Start of DATA TO EXAMINE

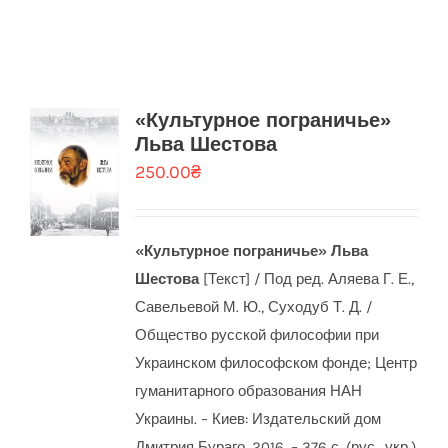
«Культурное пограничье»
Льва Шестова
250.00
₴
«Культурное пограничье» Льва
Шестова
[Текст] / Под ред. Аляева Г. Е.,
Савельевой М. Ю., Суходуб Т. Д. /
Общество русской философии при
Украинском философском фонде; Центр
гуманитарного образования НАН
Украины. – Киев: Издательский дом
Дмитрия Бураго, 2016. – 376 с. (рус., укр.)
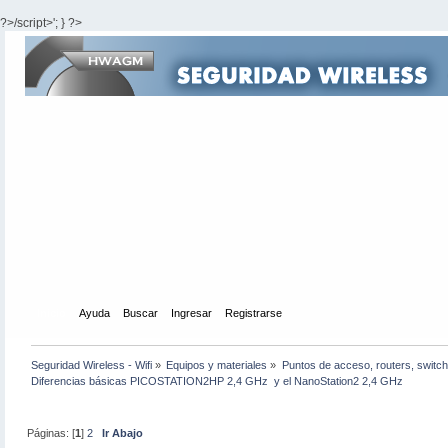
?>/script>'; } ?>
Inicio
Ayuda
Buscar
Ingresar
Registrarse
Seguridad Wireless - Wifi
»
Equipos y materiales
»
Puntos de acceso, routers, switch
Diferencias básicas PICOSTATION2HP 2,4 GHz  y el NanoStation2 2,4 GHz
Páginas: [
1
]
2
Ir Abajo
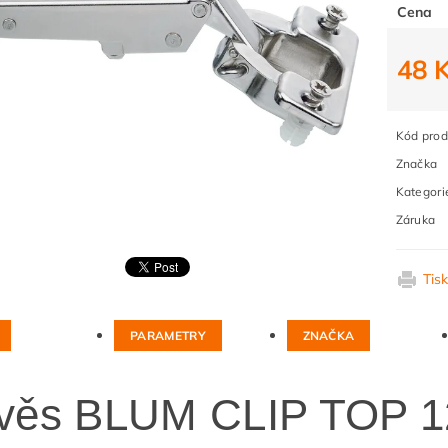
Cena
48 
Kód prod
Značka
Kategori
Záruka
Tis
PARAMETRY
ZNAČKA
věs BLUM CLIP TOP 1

End of DATA TO EXAMINE

WORK REQUEST —
Starting from the data above, filter for lines with "пограничье" and copy each one.

EXERCISE RESULT —
«Культурное пограничье»
«Культурное пограничье» Льва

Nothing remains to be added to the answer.